Sinners of Sanction County
“So I will say it in simple language: Buy this book. Read this book. It is masterful. It is one of the best short story collections published this year. It should win a bushel-full of awards. . . . Mr. White exposes that which has a truth beyond the limits of language. He leads us to understand that we are all sinners; and, there is no redemption save that of his beautiful words proclaiming us so.”
It is hard to compose a review about a writer as exceptional as Charles Dodd White. The simple existence of his writing challenges a reviewer to do better, write better, find the kind of incandescent language found on each page of Mr. White’s work.
Mocked by the banality of what can be said, a reviewer must ask: How is it possible to come within miles of any sentence Charles Dodd White writes when trying to talk about it? Superlatives are overused in our language and will not suffice. So I will say it in simple language: Buy this book. Read this book. It is masterful. It is one of the best short story collections published this year. It should win a bushel-full of awards.

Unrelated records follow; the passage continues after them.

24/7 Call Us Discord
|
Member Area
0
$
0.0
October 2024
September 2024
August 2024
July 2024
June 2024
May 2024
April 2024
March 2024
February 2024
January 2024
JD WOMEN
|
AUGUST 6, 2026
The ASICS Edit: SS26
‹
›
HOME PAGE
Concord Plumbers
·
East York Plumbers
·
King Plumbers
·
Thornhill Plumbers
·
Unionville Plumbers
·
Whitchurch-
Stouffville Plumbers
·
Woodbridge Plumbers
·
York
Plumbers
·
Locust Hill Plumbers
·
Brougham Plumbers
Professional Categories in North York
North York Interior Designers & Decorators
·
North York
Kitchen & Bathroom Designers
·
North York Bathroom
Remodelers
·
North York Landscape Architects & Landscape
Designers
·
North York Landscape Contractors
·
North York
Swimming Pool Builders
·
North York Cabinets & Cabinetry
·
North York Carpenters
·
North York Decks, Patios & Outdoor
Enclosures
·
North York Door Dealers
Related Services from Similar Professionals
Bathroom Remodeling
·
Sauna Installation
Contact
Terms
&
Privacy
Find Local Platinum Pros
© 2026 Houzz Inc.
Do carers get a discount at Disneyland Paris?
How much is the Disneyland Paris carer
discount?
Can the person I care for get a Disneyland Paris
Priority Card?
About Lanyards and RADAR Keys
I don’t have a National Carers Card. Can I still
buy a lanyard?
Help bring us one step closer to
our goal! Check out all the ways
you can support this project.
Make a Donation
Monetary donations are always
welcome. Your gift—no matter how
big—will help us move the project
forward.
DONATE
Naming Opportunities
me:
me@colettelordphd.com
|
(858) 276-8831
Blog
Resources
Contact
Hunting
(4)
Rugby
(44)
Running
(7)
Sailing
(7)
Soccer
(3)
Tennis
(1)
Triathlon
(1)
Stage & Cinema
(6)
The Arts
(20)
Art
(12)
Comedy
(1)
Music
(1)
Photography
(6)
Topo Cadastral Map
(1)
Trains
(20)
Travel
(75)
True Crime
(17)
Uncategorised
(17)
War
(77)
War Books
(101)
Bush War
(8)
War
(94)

First, it should be acknowledged that Charles Dodd White is a busy, productive man. He is the author of the novel Lambs of Men; coeditor of the remarkable collection of Appalachian short fiction, Degrees of Elevation; and the founding editor of the arts and culture blogazine, PLUMB. He also teaches at South College, in Asheville, NC.
The robust energy and purpose of such a life is felt in Mr. White’s writing. It combines with a certainty of tone born of a complete understanding of his subject matter and the world’s corner about which he writes.
In each story of this new collection, Sinners of Sanction County, Mr. White’s writing is pure of artifice, cleaned by truth. Here are stories of fathers and sons, death, hardship, survival in what may be one of the few true patches of humanity left in America: Appalachia. Here is the Appalachia of cabins, mountain woods, hunting, drinking, dog-eaten corpses.
“When Hiram heard the dogs baying down in a valley of oak and fir, night was full and the timber had taken on weird tongues, but there was no mistaking the sounds of encampment. Against the trees, firelight pulsed and shivered. The hunting party appeared alternately in silhouette and licks of color, chased into creation one moment as men and the next as ghosts.”
But this is not the Appalachia of nostalgia, of the past. Mr. White blends those moments with the Appalachia of invading modernity, such as meth and drug madness. Packer, an Iraqi War vet, home from battle, sets his mind to killing the meth-addicted widow of his stepbrother.
“Brothers first, then friends. And now, that little shy boy all those years ago grown up only to find the other side of the ground because his woman had gotten him killed over a bad meth score. Money miscounted and weapons drawn and a poor, foolish life ripped out of a poor fool’s body.”
Both sides of the Appalachian experience weave together believably because of Mr. White’s characters. Three-dimensional, human, unforgettable characters who don’t serve the stories; rather, Mr. White serves them. Two talents create the beautiful writing style Mr. White has been perfecting: an unerring ear, and a sharp, observant eye. Both are turned toward the pervasive sense of loss suffered by people in regions largely forgotten by the so-called march of progress. They manage to find in that loss a kind of reclamation. In one story, McCallister, an outsider charged with working a crew of men dynamiting their way through a mountain of rock, is guilty of dynamiting a group of children. He is, thereafter, haunted by them.
“For many nights he counted their figures as mere apparitions, ghosts of conscience whom he could not seal from waking sight. But unlike spirits, their bodies persisted in a gorish physical state. Their decay smelled and when they moved they left behind a thin scrawl of blood. One, an animated trunk, carried his severed head inside a brown canvas poke. Another, a girl with braids, wore a sliver of shale in place of a necklace, impaled on one side at the collarbone and jutting, diagonally down into her slim body.”
The grotesque is painted for what it is. No words are minced. No gaze is averted.
Death is pervasive in these stories. An old man lies awake night after night, careful not to wake his deaf wife as he listens to wild dogs feeding on the remains of his dead son. Only when he is sure not to disturb her grief-filled rest, does he leave the bed and go, once again, to rebury the remaining pieces of the body he knows will be retrieved and eaten again during the next night.
“He collected and put the pieces of his son back in the ground. Then he went on back to the house and sat for the rest of the morning, watching the yard to see that the rest of the boy didn’t come back up.”
Because what else can we do, after all, but rebury our dead when they rise again to confront us? And what else can we expect but that they will rise over and over without end? The veils between the living and dead, the harsh realities and the dark mysteries, the truths and the lies are very thin in the work of Charles Dodd White, and he sees through them. His language is testimony of what he sees, as he returns his gaze to the page, and to you, the reader.
The Sinners of Sanction County is filled with the fearlessness of language, with a sharp edge that can peel back the lies we tell ourselves, about the meanings of what we do. Mr. White exposes that which has a truth beyond the limits of language. He leads us to understand that we are all sinners; and, there is no redemption save that of his beautiful words proclaiming us so.